NUMERICAL COMPUTATION OF FORCES ACTING ON BLADES AS A FUNCTION OF AXIAL CLEARANCE AND MINIMUM THROAT AREA

It’s well known that in any stage of steam turbine the working fluid comes through the nozzles, which direct the flow towards the blades causing loads on the blade surfaces to move the rotor and produce useful work. These loads are oscillating in time in a harmonic pattern and could be computed by knowing the pressure around the blades in every moment. The variation in the loads are due because the interaction between the nozzle wakes with the rotating blades. In this paper, a 2D numerical computation of forces acting on blades as a function of the axial clearance and minimum throat area is presented. The pressure field in a Curtis stage of a 300 MW steam turbine was numerically computed. The Navier Stokes equations were resolved in 2D using a commercial program based on the finite volume method. The sliding mesh technique was used to take into account the interaction between the nozzle wakes and the blade motion.

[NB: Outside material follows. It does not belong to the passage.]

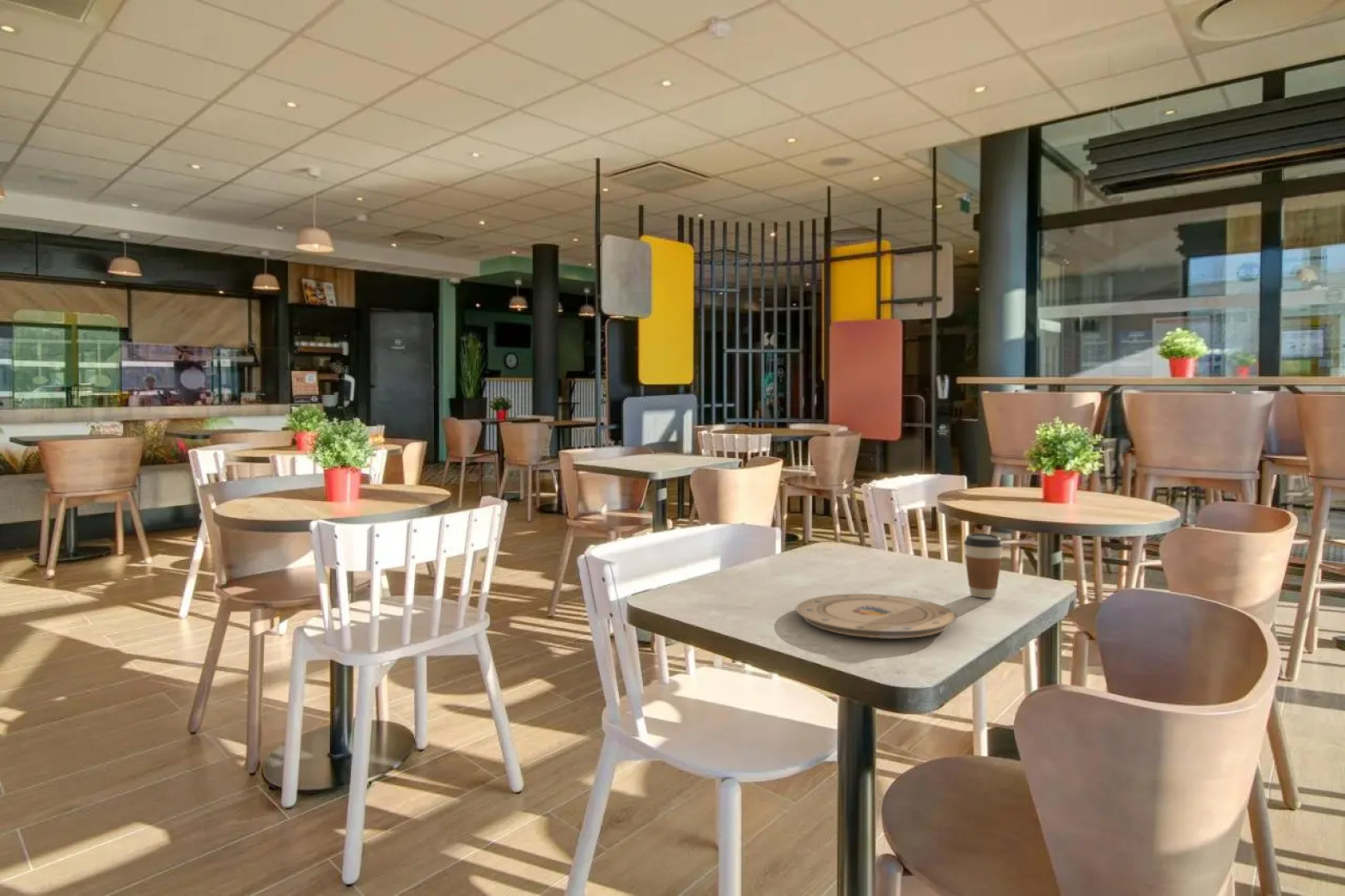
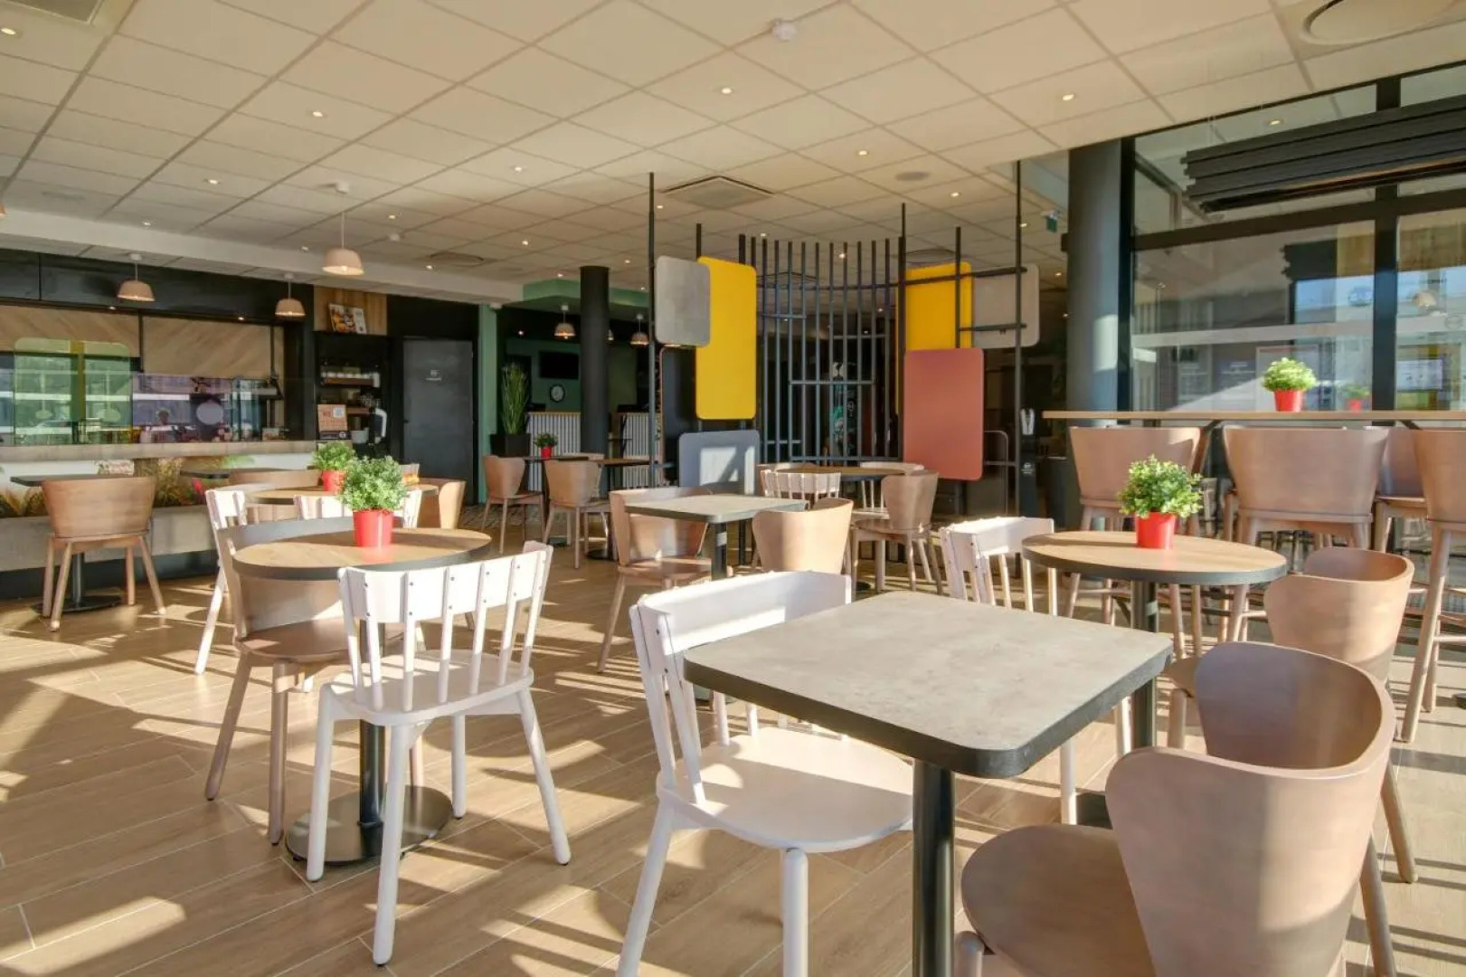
- plate [795,593,958,640]
- coffee cup [963,533,1004,599]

The forces acting on the blades were computed for several axial clearances and throat area variations. It is showed how these forces are affected by the variability of these distances. Dependence of the forces from the pressure field variation in time in the axial clearance is investigated. These forces, which cause forced vibrations on blades, are expressed as Fourier series in order to investigate the changes in these forces.